As drilling activity and production in the Appalachian region stabilized (and even began to move upward) at the end of 2020, class actions continue to be used in creative ways by plaintiffs raising a variety of claims and forms of relief. Recently, however, an Ohio appellate court affirmed dismissal of class action allegations in a quiet title dispute, finding that a class action is an improper means to determine which class members actually own a property interest and the extent of each purported interest.
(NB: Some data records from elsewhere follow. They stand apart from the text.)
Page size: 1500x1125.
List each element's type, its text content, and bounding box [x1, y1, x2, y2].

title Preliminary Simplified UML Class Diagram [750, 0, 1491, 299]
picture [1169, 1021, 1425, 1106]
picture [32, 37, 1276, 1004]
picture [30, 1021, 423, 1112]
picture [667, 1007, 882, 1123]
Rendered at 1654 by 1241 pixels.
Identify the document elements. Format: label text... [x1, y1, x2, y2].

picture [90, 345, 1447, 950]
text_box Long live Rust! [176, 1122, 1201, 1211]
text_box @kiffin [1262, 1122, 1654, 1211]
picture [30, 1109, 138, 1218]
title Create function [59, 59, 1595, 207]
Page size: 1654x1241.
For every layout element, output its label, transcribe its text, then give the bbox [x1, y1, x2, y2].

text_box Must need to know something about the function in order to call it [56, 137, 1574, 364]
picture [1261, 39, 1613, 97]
In Baker v. Gulfport Energy,1 the original owners severed their property by selling the surface estate but reserved a three-fourths interest in the mineral estate.2 In 2013, the property was leased to an oil and gas developer, and wells entered production two years later.3 A collection of heirs to the severed mineral estate were not included on the lease and were not paid any royalties.4 In 2018, those heirs filed a class action complaint, seeking to quiet title and other damages.5 The defendant filed a motion to strike class allegations as inappropriate to resolve a “typical land dispute.”6 The plaintiffs responded that class certification was necessary because there were over 100 possible heirs, many of which would be unable to bring claims individually.7 However, much of the class purportedly owned only fractional interests that differed from heir to heir.8 Thus, the trial court held that class certification was inappropriate in this context, citing the plaintiffs’ failure to include “[a]ll parties with any claims to the property, or material interests that might be affected, [who] are considered necessary and indispensable to an action to quiet title.”9
On appeal, plaintiffs argued that class certification was appropriate under Ohio Rule 23(B)(2) and 23(B)(3).10 The Ohio Seventh District Court of Appeals disagreed, noting that Rule 23(A) lists certain preconditions that must be met before a trial court can certify a class under the Rule 23(B) provisions.11 In particular, Rule 23(A)(1) requires that joinder of all class members is “impracticable.”12 However, in this case, joinder was “necessary” to resolve plaintiffs’ quiet title action.13 Thus, plaintiffs could not satisfy all the Rule 23(A) preconditions, rendering the Rule 23(B) analysis unnecessary.14
Critically, the court also distinguished prior cases certifying a class to quiet title after a lease had expired.15 The court observed that in the prior cases, all class members were discernable via the leases they entered into, and the court was merely tasked with interpreting the lease.16 However, the proposed class in Baker would have tasked the court with “determining who owns an interest and what portion of the whole interest each person owns among more than one hundred heirs,” and a “class action is not the proper vehicle to determine the rights of [such] parties.”17 Accordingly, the court of appeals affirmed the trial court’s opinion and struck the class allegations.18
Given the likelihood of title issues and a multitude of heirs to mineral interests in the Appalachian basin, oil and gas companies faced with class action exposure should be diligent in evaluating the claims and available defenses. In light of Baker, the defense of lack of indispensable parties within the purported class could prove persuasive in Ohio and surrounding jurisdictions.